■ **YOUR OBJECTIVE**:
Your reply should reproduce each line below exactly and carry none of the pictures.

═══ LISTED ENTRIES

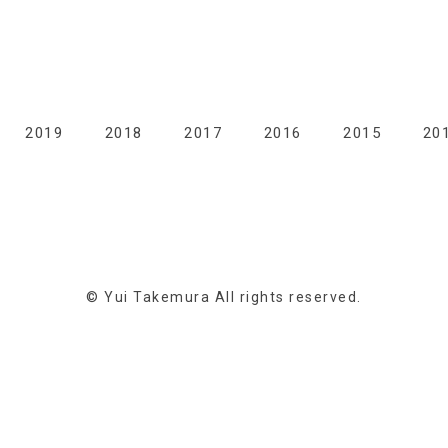
2019
2018
2017
2016
2015
20
© Yui Takemura All rights reserved.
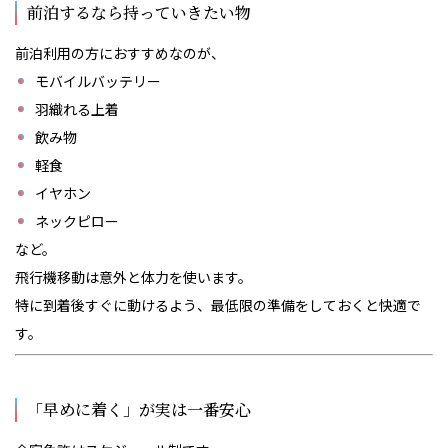
前泊するなら持っていきたい物
前泊利用の方におすすめなのが、
モバイルバッテリー
羽織れる上着
飲み物
軽食
イヤホン
ネックピロー
など。
飛行機移動は意外と体力を使います。
特に到着後すぐに動けるよう、最低限の準備をしておくと快適で
す。
「早めに着く」が実は一番安心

══════

■ **RESULT OF THE EXERCISE**:
2019
2018
2017
2016
2015
20
© Yui Takemura All rights reserved.
前泊するなら持っていきたい物
前泊利用の方におすすめなのが、
モバイルバッテリー
羽織れる上着
飲み物
軽食
イヤホン
ネックピロー
など。
飛行機移動は意外と体力を使います。
特に到着後すぐに動けるよう、最低限の準備をしておくと快適で
す。
「早めに着く」が実は一番安心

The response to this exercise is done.